Julian shook his head with a quick frown of vexation.

“Ah!” observed Ramsay; “they have, though. And it has come to my knowledge that various enquiries have been made into the state of the Welcome Diamond Mine; made on the spot, and made in secret. And I’ve traced these enquiries to this Mr. Howard Compton.”

A dreadful grey pallor had begun to spread itself over Julian’s face, and the muscles seemed to have grown rigid with the intense force with which he held them to their expression of dogged determination. He did not speak, and Ramsay went on in the same dry, indifferent way:

“He is either a very clever hand, or very cleverly advised. The one point we score, at present, is that he has not done as he intended to do, and taken us by surprise.”

“Do you mean to say——”

The words seemed to come from between Julian’s dry, white lips almost without consciousness on his part. His eyes were fixed upon Ramsay with a hard, unseeing kind of stare, his voice was hoarse, uneven, and hardly audible, and it died away, leaving the sentence unfinished.

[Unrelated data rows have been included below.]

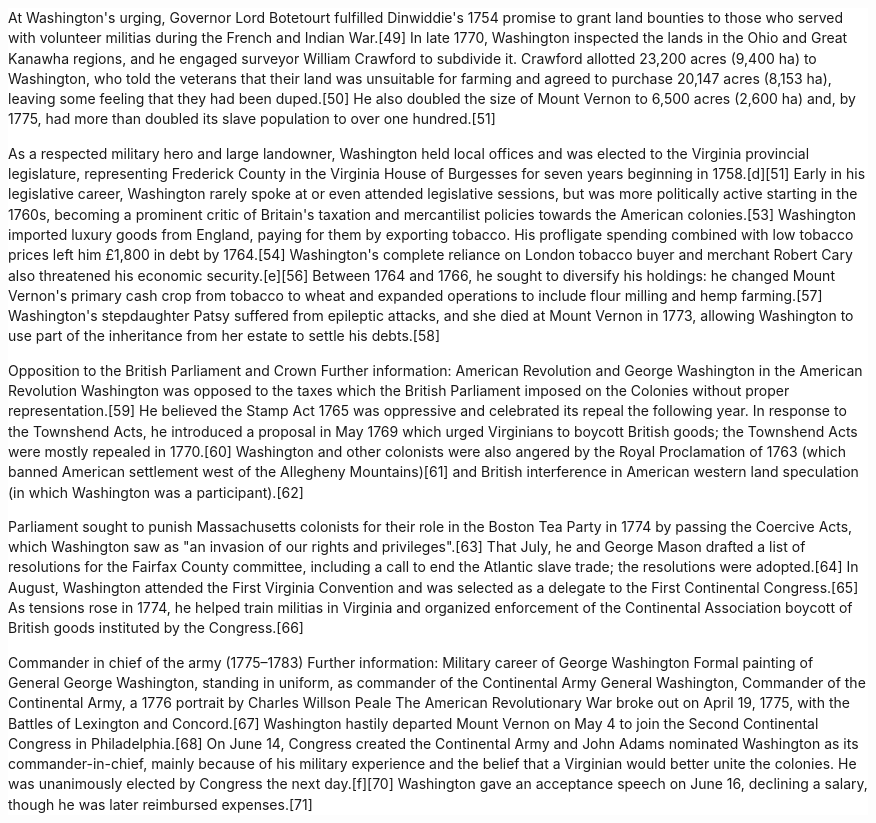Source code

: At Washington's urging, Governor Lord Botetourt fulfilled Dinwiddie's 1754 promise to grant land bounties to those who served with volunteer militias during the French and Indian War.[49] In late 1770, Washington inspected the lands in the Ohio and Great Kanawha regions, and he engaged surveyor William Crawford to subdivide it. Crawford allotted 23,200 acres (9,400 ha) to Washington, who told the veterans that their land was unsuitable for farming and agreed to purchase 20,147 acres (8,153 ha), leaving some feeling that they had been duped.[50] He also doubled the size of Mount Vernon to 6,500 acres (2,600 ha) and, by 1775, had more than doubled its slave population to over one hundred.[51]

As a respected military hero and large landowner, Washington held local offices and was elected to the Virginia provincial legislature, representing Frederick County in the Virginia House of Burgesses for seven years beginning in 1758.[d][51] Early in his legislative career, Washington rarely spoke at or even attended legislative sessions, but was more politically active starting in the 1760s, becoming a prominent critic of Britain's taxation and mercantilist policies towards the American colonies.[53] Washington imported luxury goods from England, paying for them by exporting tobacco. His profligate spending combined with low tobacco prices left him £1,800 in debt by 1764.[54] Washington's complete reliance on London tobacco buyer and merchant Robert Cary also threatened his economic security.[e][56] Between 1764 and 1766, he sought to diversify his holdings: he changed Mount Vernon's primary cash crop from tobacco to wheat and expanded operations to include flour milling and hemp farming.[57] Washington's stepdaughter Patsy suffered from epileptic attacks, and she died at Mount Vernon in 1773, allowing Washington to use part of the inheritance from her estate to settle his debts.[58]

Opposition to the British Parliament and Crown
Further information: American Revolution and George Washington in the American Revolution
Washington was opposed to the taxes which the British Parliament imposed on the Colonies without proper representation.[59] He believed the Stamp Act 1765 was oppressive and celebrated its repeal the following year. In response to the Townshend Acts, he introduced a proposal in May 1769 which urged Virginians to boycott British goods; the Townshend Acts were mostly repealed in 1770.[60] Washington and other colonists were also angered by the Royal Proclamation of 1763 (which banned American settlement west of the Allegheny Mountains)[61] and British interference in American western land speculation (in which Washington was a participant).[62]

Parliament sought to punish Massachusetts colonists for their role in the Boston Tea Party in 1774 by passing the Coercive Acts, which Washington saw as "an invasion of our rights and privileges".[63] That July, he and George Mason drafted a list of resolutions for the Fairfax County committee, including a call to end the Atlantic slave trade; the resolutions were adopted.[64] In August, Washington attended the First Virginia Convention and was selected as a delegate to the First Continental Congress.[65] As tensions rose in 1774, he helped train militias in Virginia and organized enforcement of the Continental Association boycott of British goods instituted by the Congress.[66]

Commander in chief of the army (1775–1783)
Further information: Military career of George Washington
Formal painting of General George Washington, standing in uniform, as commander of the Continental Army
General Washington, Commander of the Continental Army, a 1776 portrait by Charles Willson Peale
The American Revolutionary War broke out on April 19, 1775, with the Battles of Lexington and Concord.[67] Washington hastily departed Mount Vernon on May 4 to join the Second Continental Congress in Philadelphia.[68] On June 14, Congress created the Continental Army and John Adams nominated Washington as its commander-in-chief, mainly because of his military experience and the belief that a Virginian would better unite the colonies. He was unanimously elected by Congress the next day.[f][70] Washington gave an acceptance speech on June 16, declining a salary, though he was later reimbursed expenses.[71]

“The meaning is obvious, of course,” returned Ramsay. “An affair of this kind is a ticklish thing to pull off, and a hitch of this kind is always possible, though I never came across an affair in which it seemed less probable. I don’t know yet exactly how much our friend knows. The meeting won’t be a particularly placid affair, of course, and you’re likely to have a warm time of it. But, of course, there’s a chance that he mayn’t know quite enough, and we may be able to pull it through, yet.”

“And if not?”

Something seemed to rattle in Julian’s throat as he spoke the words, and they came out thick and husky.